Солнечные веснушки пробежали по его рукам, покрытым бурыми пятнами. На какой-то миг эти узоры сложились один к одному, как в разрезной картинке, и руки сделались мускулистыми, загорелыми и молодыми. Он не поверил своим глазам: куда исчезли старость и дряхлость? Но веснушки уже заплясали, замигали под проплывающими кронами деревьев.
– Что мне делать, как быть дальше? Помоги, Блик.
– Каждый сам себе помощник. Ты направлялся к пропасти. Я тебя предостерег. Мальчишек теперь не удержишь. Будь у тебя побольше здравого смысла, ты бы мог поддержать их бунт: пусть бы не взрослели, жили бы эгоистами. Тогда бы узнали, почем фунт лиха!
– Ты задним умом крепок.
– Скажи спасибо, что я раньше не додумался. Хуже нет, если человек застрял в детстве. Сплошь и рядом такое вижу.

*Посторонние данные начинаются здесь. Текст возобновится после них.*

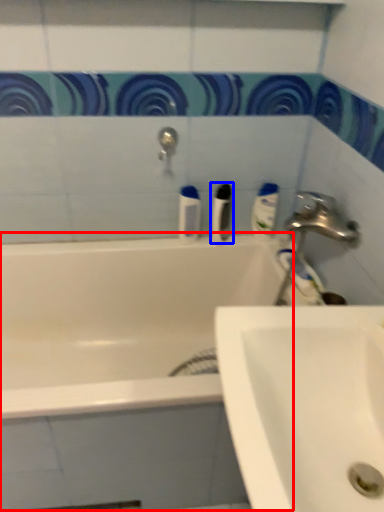
Question: Which point is closer to the camera, bath (highlighted by a red box) or toiletry (highlighted by a blue box)?

Choices:
 (A) bath
 (B) toiletry

Answer: (A)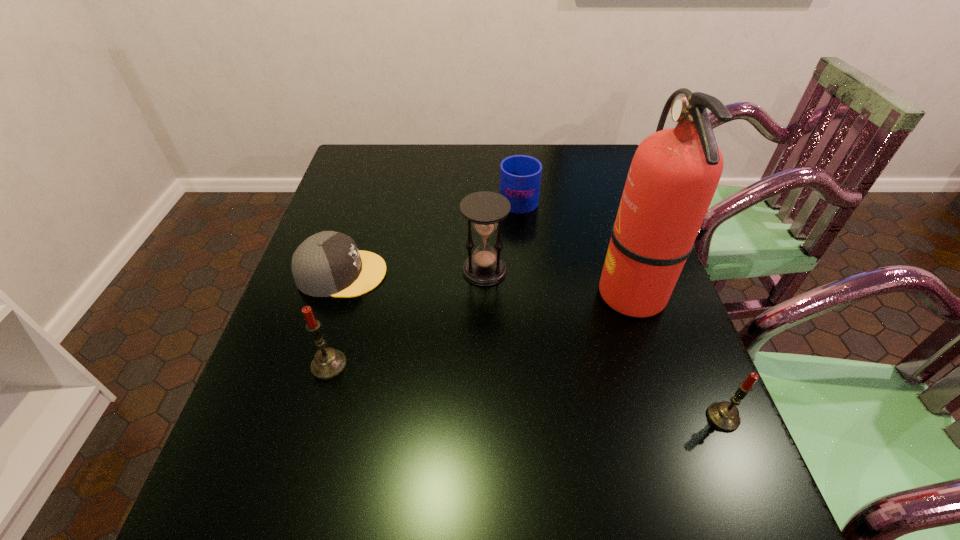
Where is `the farther candle`? This screenshot has width=960, height=540. the farther candle is located at coordinates click(328, 363).

Find the location of a particular element. The image size is (960, 540). the left candle is located at coordinates (328, 363).

This screenshot has width=960, height=540. In order to click on the fourth tallest object in this screenshot , I will do `click(724, 415)`.

This screenshot has height=540, width=960. What are the coordinates of `the shorter candle` in the screenshot? It's located at (724, 415).

This screenshot has width=960, height=540. Find the location of `the fifth tallest object`. the fifth tallest object is located at coordinates (520, 176).

The height and width of the screenshot is (540, 960). Find the location of `the farthest object`. the farthest object is located at coordinates (520, 176).

Find the location of a particular element. the tallest object is located at coordinates (674, 174).

Where is `cap`? The height and width of the screenshot is (540, 960). cap is located at coordinates (328, 263).

Identify the location of hourglass. The height and width of the screenshot is (540, 960). (486, 210).

At what (x,y) coordinates should I click in order to perform the action: click on free region located on the right of the left candle. Please return your answer as a coordinate pair (x, y). Image resolution: width=960 pixels, height=540 pixels. Looking at the image, I should click on (x=437, y=366).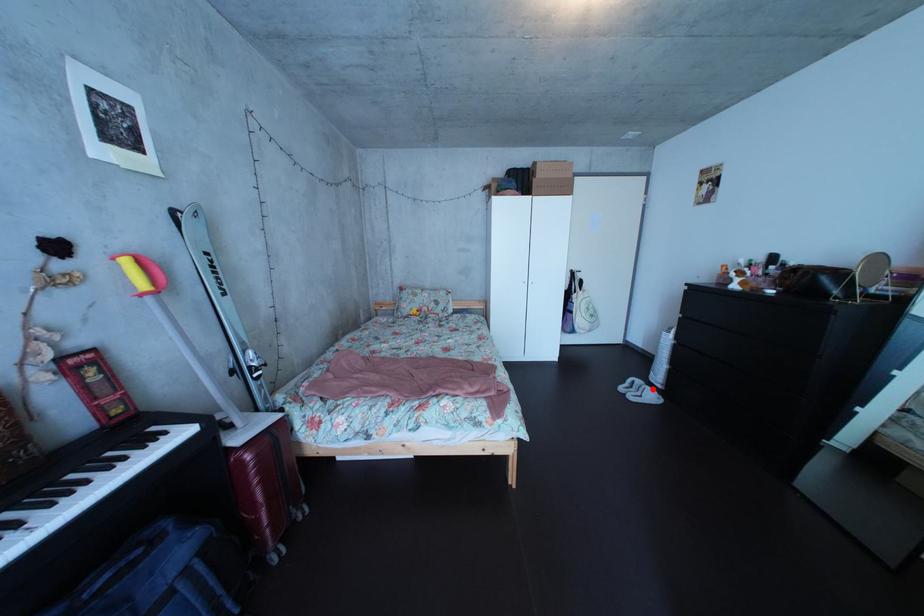
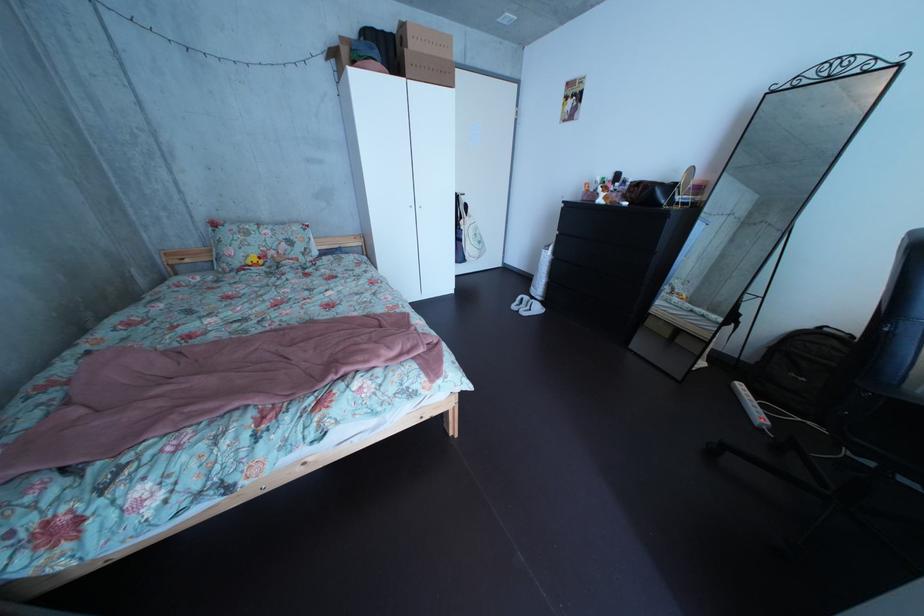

В каждом доме есть дети. Гляди – это дом бедняжки Леоноры. А вот там живут две старые девы со своей Зеленой машиной. Дети, дети, не знающие любви. Теперь взгляни туда. Овраг. Душегуб. Это тоже жизнь: ребенок в обличье мужчины. Вот где собака зарыта. Дай срок – любого из тех мальчишек можно превратить в Душегуба. Но ты ошибся в выборе стратегии. Силком ничего не добьешься. Недоросля нужно всячески баловать. Пусть не прощает обид и обрастает ядовитыми шипами. Пусть дорожит островками злобы и несправедливости. Если уж ты хотел их покарать, лучше всего было бы сказать: «Бунтуйте! Я с вами, переходим в наступление! Да здравствует хамство! Перебьем всех гадов и сволочей, что стоят нам поперек дороги!»
– Уймись. Все равно у меня к ним ненависти больше нет. Ну и денек, поди разберись. Я ведь и вправду выглядывал из-за его лица. Точно говорю, я там был, влюбленный в ту девчушку. Прожитых лет как не бывало. Я снова увидел Лайзу.
– Не исключено, что события можно повернуть вспять. В каждом из нас живет ребенок. Запереть его на веки вечные – дело нехитрое. Ты сделай еще одну попытку.
– Нет. С меня довольно. Хватит с меня войны. Пусть отправляются на все четыре стороны. Смогут заслужить для себя жизнь получше моей – на здоровье. Теперь у меня язык не повернется пожелать им такой жизни, как моя. Не забывай: я смотрел его глазами, я видел ее. Боже, какое дивное личико! Ко мне вдруг вернулась молодость. Давай-ка к дому. Хочу составить планы на год вперед. Требуется кое-что прикинуть.
– Слушаюсь, Эбенезер.
– Нет, не Эбенезер и даже не Скрудж. А неизвестно кто. Я еще не решил. Такие дела наспех не делаются. Знаю одно: я не тот, что прежде. Пока не могу сказать, чем займусь дальше.